Festival Journal – Menonton Film-film Terseleksi dan Tematik dalam Pesta Film Solo

Selama tiga hari 13 sampai 15 Mei 2016 saya mengikuti gelar Pesta Film Solo 2016 (PFS 2016) yang merupakan gawean dari Kine UNS Solo. Dalam acara ini, diputar dua puluh film terseleksi dari berbagai komunitas film yang dibagi dalam lima sesi ditambah pada hari kedua satu slot dialokasikan untuk showcase film pendek Solo pilihan.

Merupakan ajang ekshibisi dari film-film terseleksi yang telah masuk selama beberapa bulan waktu submisi dan bukan ajang awarding, akan sangat mungkin kemudian judul artikel ini dipertanyakan karena mengandung unsur festival, mengingat selama ini festival film diidentikan dengan pameran film yang nantinya ditutup oleh pemberian penghargaan -sebagaimana terlihat melalui obrolan dengan seorang kawan. Ini bisa jadi dipengaruhi oleh ajang awarding besar yang menggunakan kata “festival” seperti yang dapat ditelusuri sendiri melalui tulisan Makbul Mubarak di Cinema Poetica. Kalau tidak ada awarding, berarti bukan festival film. Benarkah demikian? Tanpa berpanjang-panjang, festival dan pesta sama-sama merupakan bentuk perayaan. Oleh karenanya, mengikuti beberapa bacaan, catatan mengikuti Pesta Film Solo juga dinamakan Festival Journal.

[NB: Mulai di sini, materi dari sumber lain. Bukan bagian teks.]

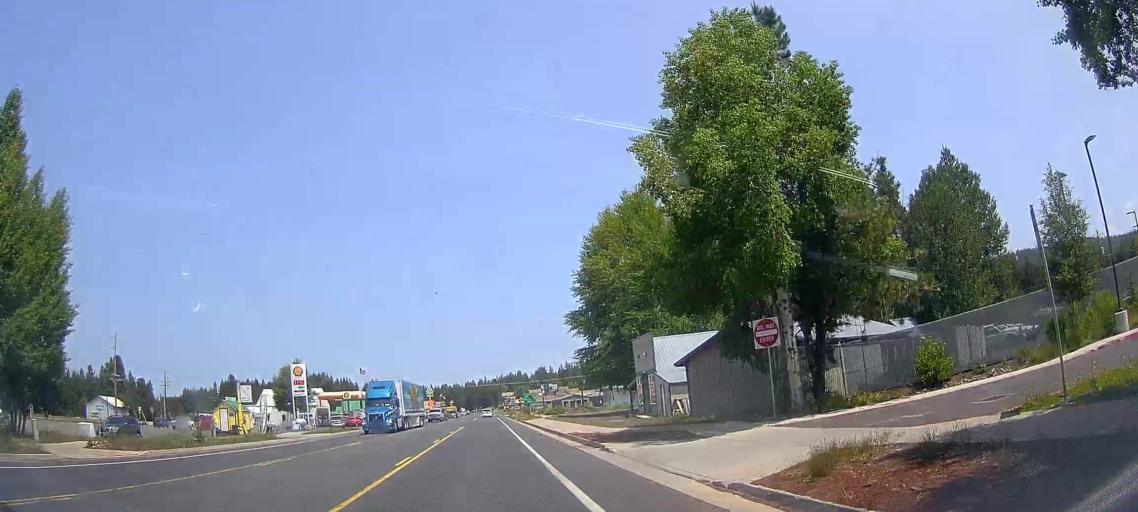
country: US
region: Oregon
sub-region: Deschutes County
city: La Pine
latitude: 43.4613
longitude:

Baca juga: Hadir Kembali, Pesta Film Solo Suguhkan Tema 90-an

registrasi penonton pesta film solo 2016 infoscreening.co

Suasana registrasi penonton Pesta Film Solo dalam salah satu sesi pemutaran film komunitas saat belum mulai ramai. (foto: Dokumentasi Infoscreening)

Sejumlah 150 sampai 250 penonton memadati ruang Teater Taman Budaya Jawa Tengah dalam tiap slot sesi ekshibisi yang dalam pengelihatan penulis mencapai puncaknya di hari kedua atau hari Sabtu 14 Mei 2016. Ekshibisi film tiap harinya juga diisi dengan pemutaran film-film yang dianggap menjadi penanda zaman dalam perfilman tanah air. Hari pertama diputar film “Kenikmatan Tabu” karya Ackyl Anwari keluaran 1994, “Bulan Tertusuk Ilalang” karya Garin Nugroho keluaran 1995, dan “Petualangan Sherina” karya Riri Riza tahun 1998 yang didahului film pendek “Sudah Sore, Sebentar Lagi Jam 5, Cepat Datang!!” karya Dennis Adhiswara untuk hari pertama dan “Pulang” karya Putri Rienda Haifa di hari kedua. Menonton “Pulang” untuk kedua kalinya dalam kesempatan tersebut, bagi penulis sendiri film ini menjadi lebih terasa karena konteks PFS yang sebelumnya telah menampilkan isu perihal perfilman tanah air yang mengupas juga tentang monopoli distribusi yang mematikan bioskop-bioskop dan secara signifikan mengurangi layar yang beredar di Indonesia. Di malam terakhir, sesi pemutaran tematik diisi oleh film “Dino” (2014) karya Edward Gunawan, dan “Kamis ke-300” karya Happy Salma.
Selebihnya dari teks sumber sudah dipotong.